CD-Review: Behemoth - Demigod

Besetzung

Nergal – Gesang. Gitarren
Orion – Bass
Inferno – Schlagzeug, Percussion

Seth – Gitarren
Karl Sanders - Gitarre

Tracklist

01. Sculpting The Throne Ov Seth
02. Demigod
03. Conquer All
04. The Nephilim Rising
05. Towards Babylon
06. Before Aeons Came
07. Mysterium Coniunctionis (Hermanubis)
08. XUL
09. Slaves Shall Serve
10. The Reign Of Shemsu-Hor


Mit „Demigod“ legen die Polen BEHEMOTH ihr inzwischen siebtes Album vor. In den knapp 40 Minuten bleibt man zwar von Überraschungen weitgehend verschont, aber die erwartet man hier wohl auch nicht. Vom Black Metal der Anfangstage ist spätestens jetzt endgültig nichts mehr übrig.

Freunde von melodischem Death Metal werden mit „Demigod“ nicht allzu viel Spaß haben. Stattdessen gibt es einen Wutbrocken mit schier endlos scheinender Aggressivität und einer Brutalität, die den Hörer nach Strich und Faden vermöbelt. Das ziehen BEHEMOTH von Anfang bis Ende durch. Nach einem recht kurzen Intro steigt „Sculpting The Throne Ov Seth“ gleich voll ins Gas und ist so ein hochklassiges Stück schnellen und technischen Death Metals. Die Rhythmusabteilung ist dabei derart dominant, dass die Leads und zwischendurch mal angedeuteten Melodien hinter einer Wand aus Blastbeats und brutalen Riffs schon fast völlig untergehen.

Das ist auch einer der wenigen Kritikpunkte an einem ansonsten überzeugendem Album: Die wirklich gelungenen Leads und Soli, wie etwa in „XUL“, hätten ruhig etwas mehr Aufmerksamkeit im Rahmen der Produktion bekommen können. Aber so schlimm wirkt sich das auf das Gesamtprodukt nicht aus, denn hier ist schließlich eins der extremsten Alben des Jahres geboten, und genau darauf ist die Mischung auch merklich ausgerichtet.

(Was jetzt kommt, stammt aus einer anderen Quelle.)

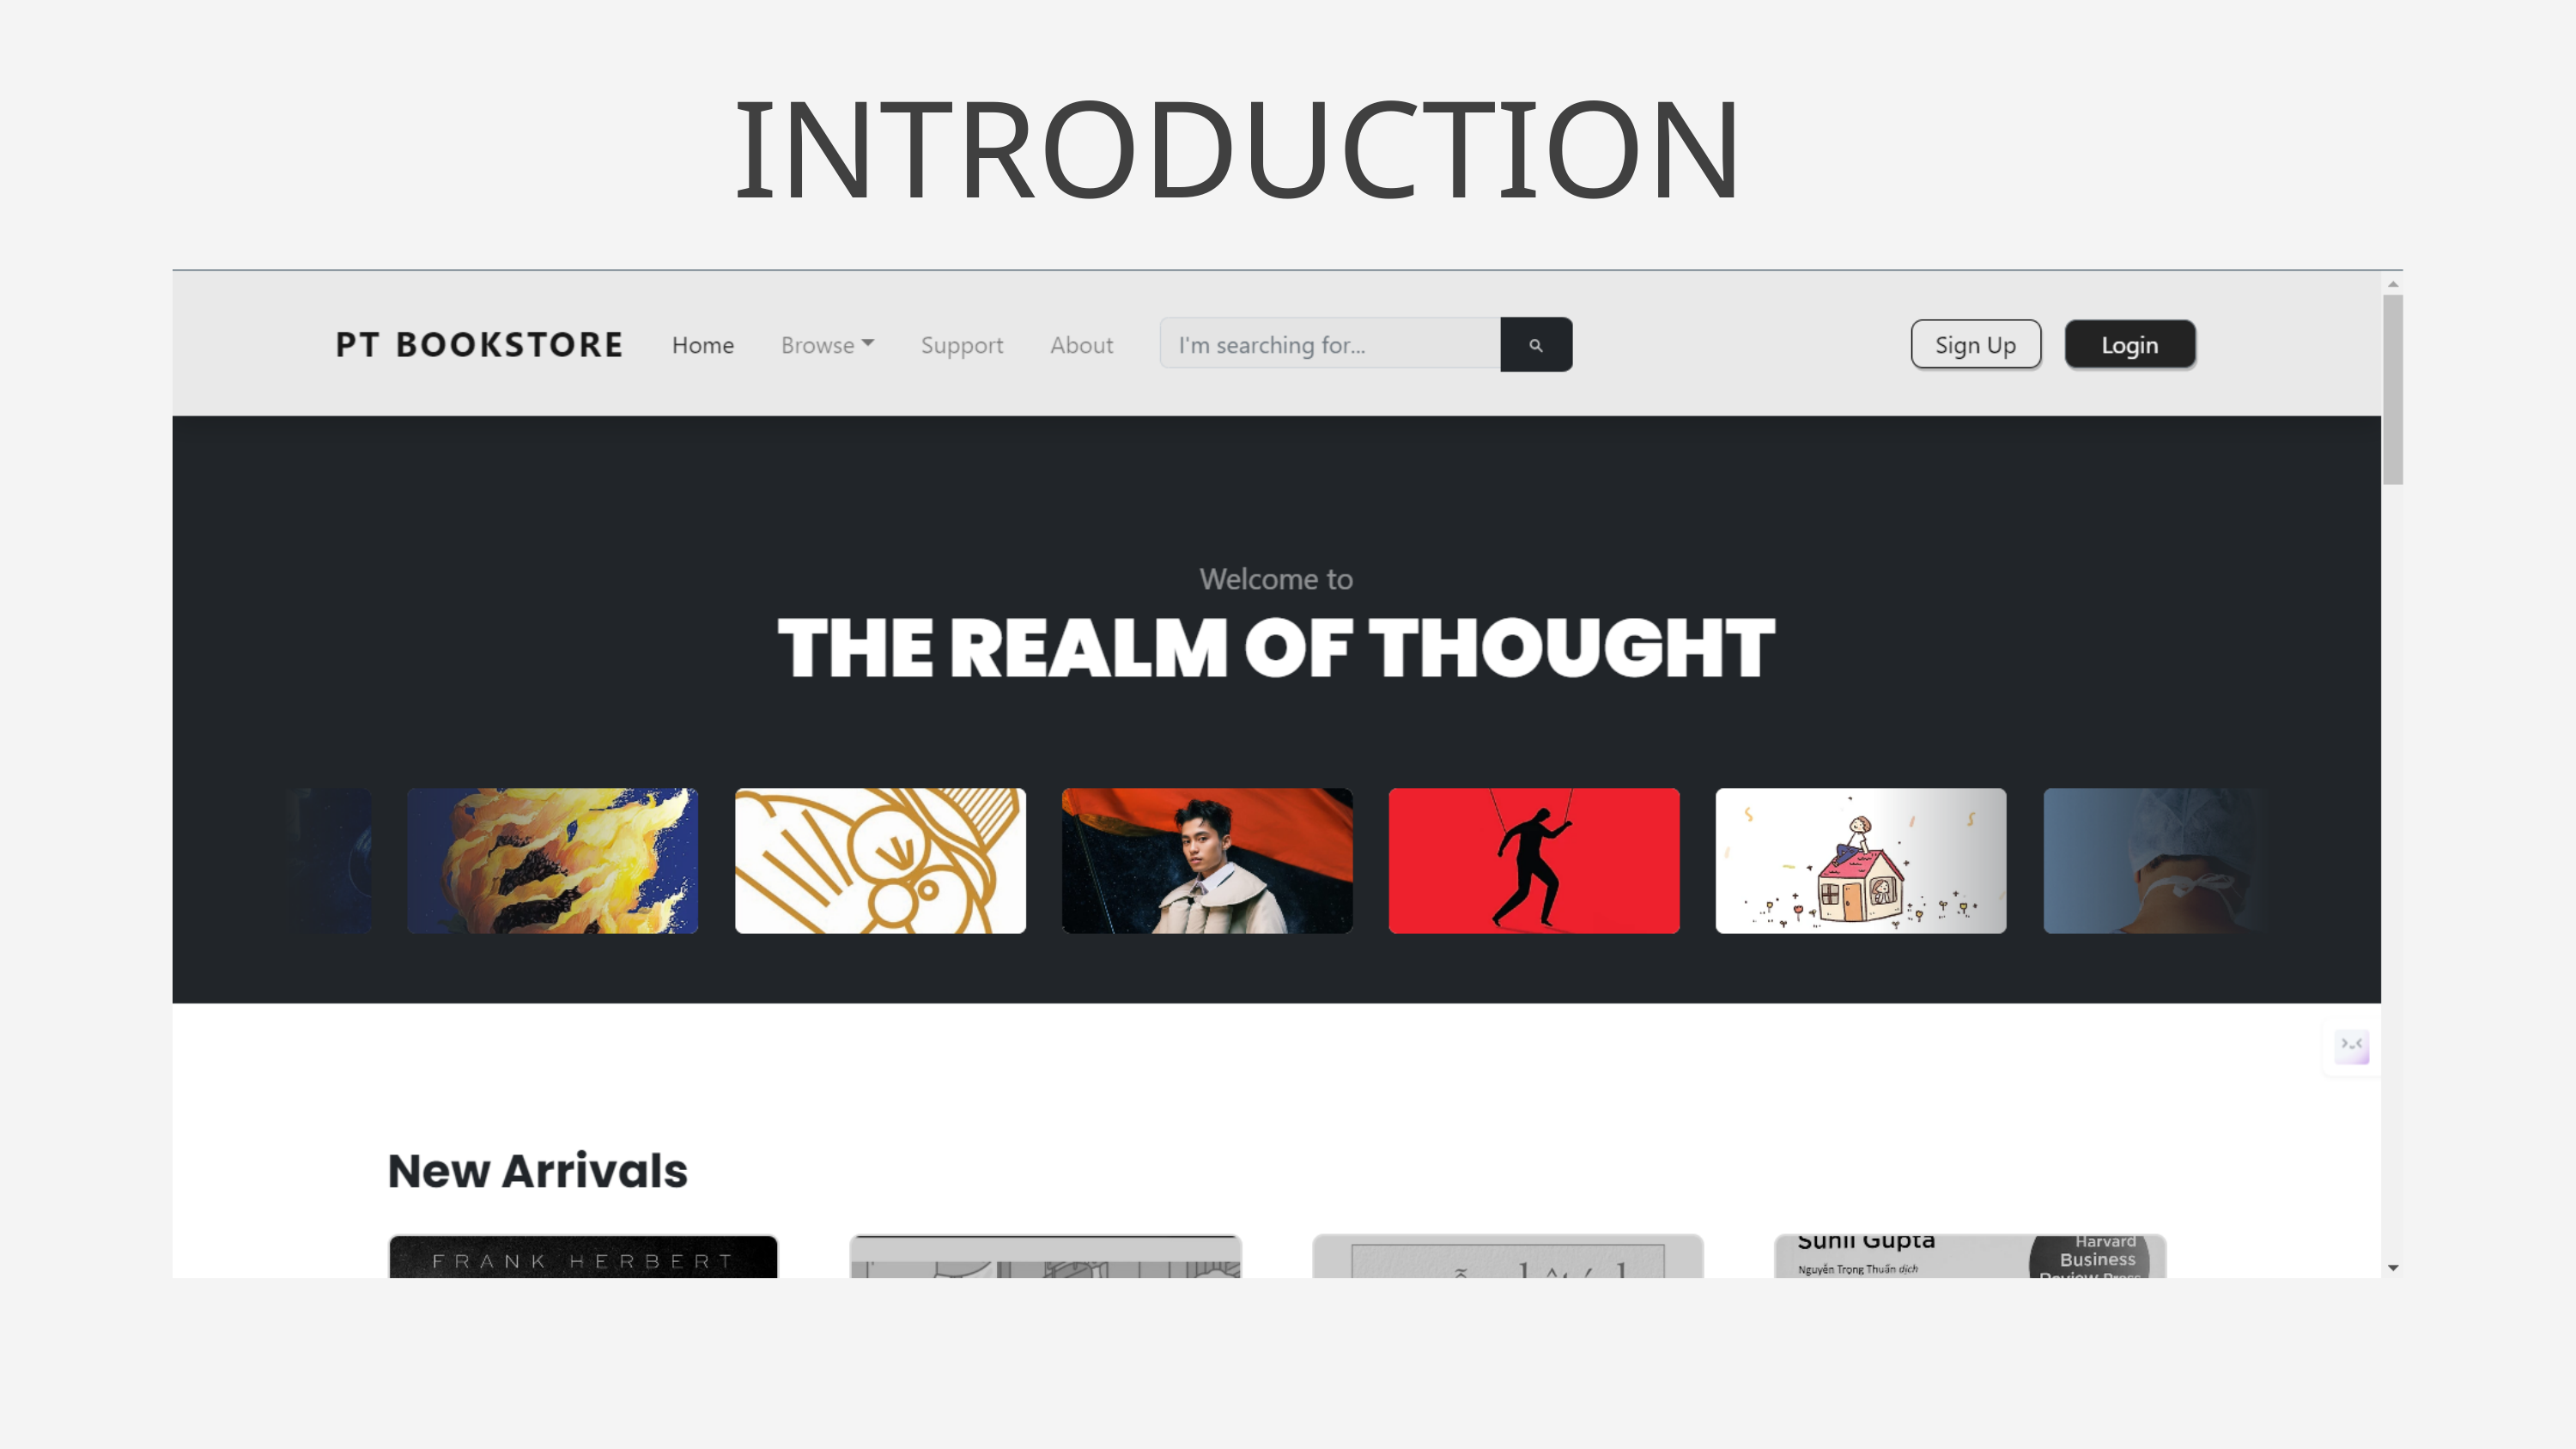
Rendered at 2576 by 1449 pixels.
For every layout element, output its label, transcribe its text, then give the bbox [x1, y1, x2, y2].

text_box INTRODUCTION [732, 61, 1843, 225]
text_box [173, 270, 2403, 1278]
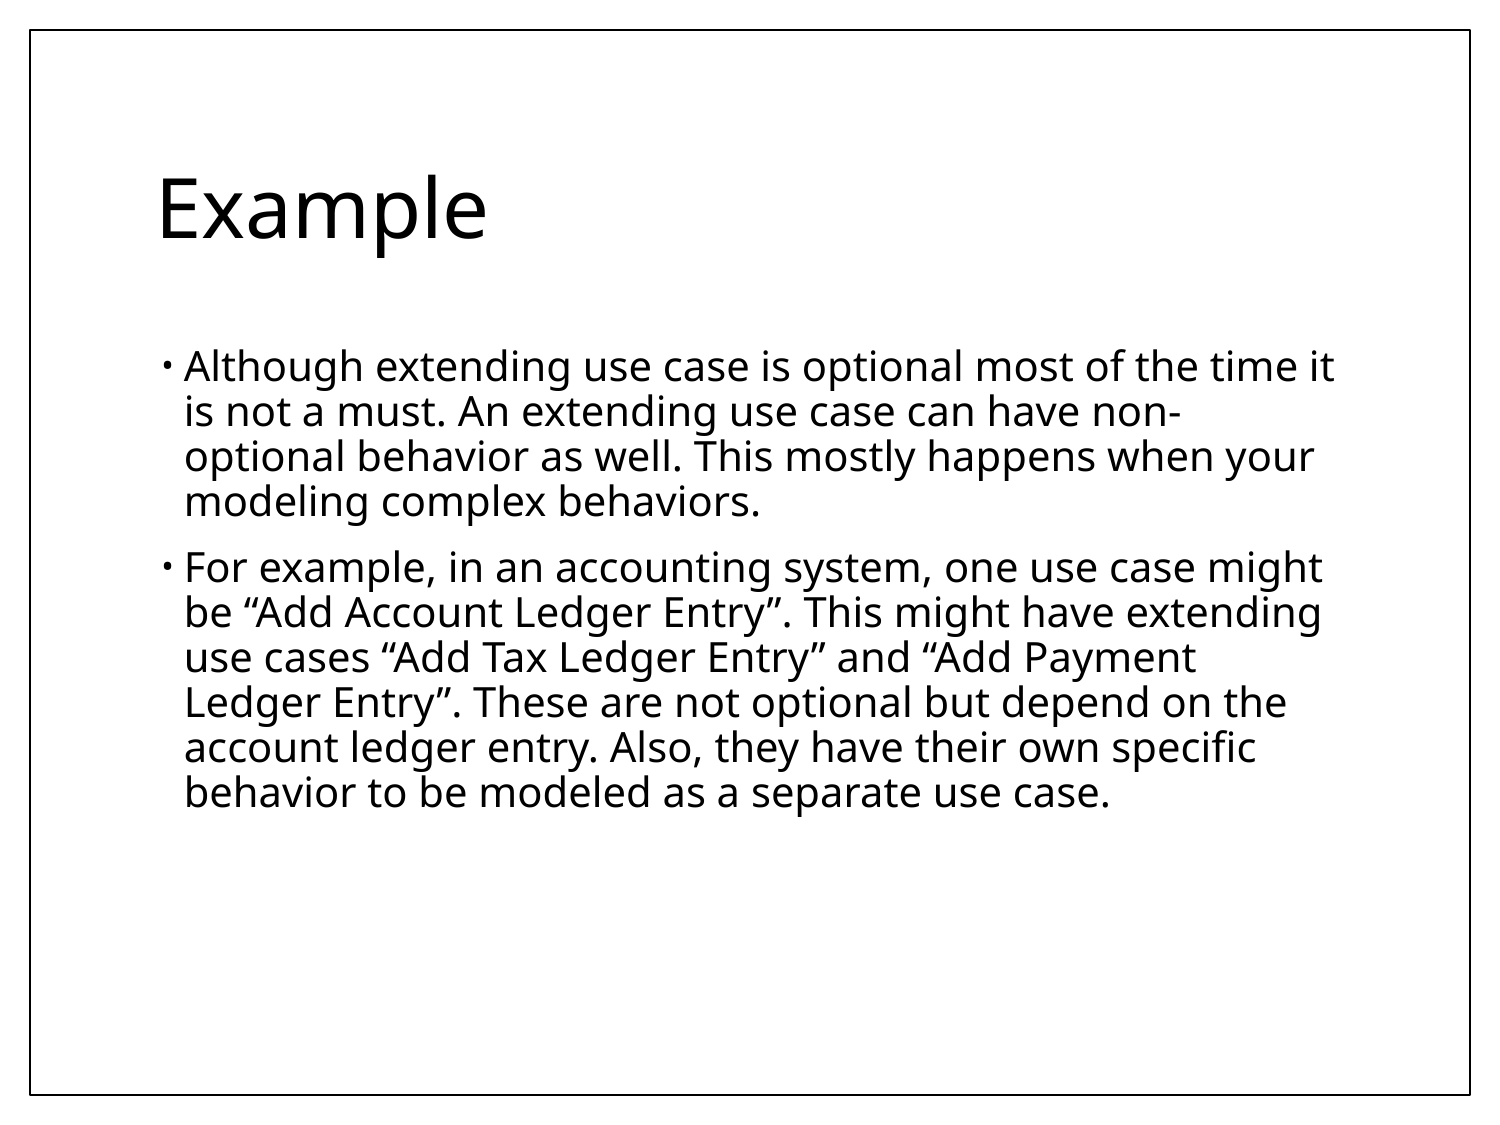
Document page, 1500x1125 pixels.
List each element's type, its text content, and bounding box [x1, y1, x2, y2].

Über den Gesang lässt sich diskutieren. Zwar klingt, was Nergal etwa in ersten zehn Sekunden von „Slaves Shall Serve“ abliefert, mächtig böse – an diversen Stellen wirkt sein Gebelle aber auch ziemlich lächerlich. Etwa verglichen mit seinem Kläfferkollegen Glenn Benton von Deicide ist das hier gebotene aber doch noch einige Klassen besser.

Was bleibt, ist ein brutales Death Metal-Album, das wohl jeden Anhänger der Stilrichtung begeistern dürfte. Morbid Angel oder auch Nile kann man hier wohl als entfernte Vergleiche heranziehen, zumal Karl Sanders von letzteren als Lead-Gitarrist auch noch eine Gastrolle übernimmt. Gegenüber dem neuen Album „The Beast“ ihrer Landsmänner von Vader haben BEHEMOTH damit einen klaren Punktsieg eingefahren.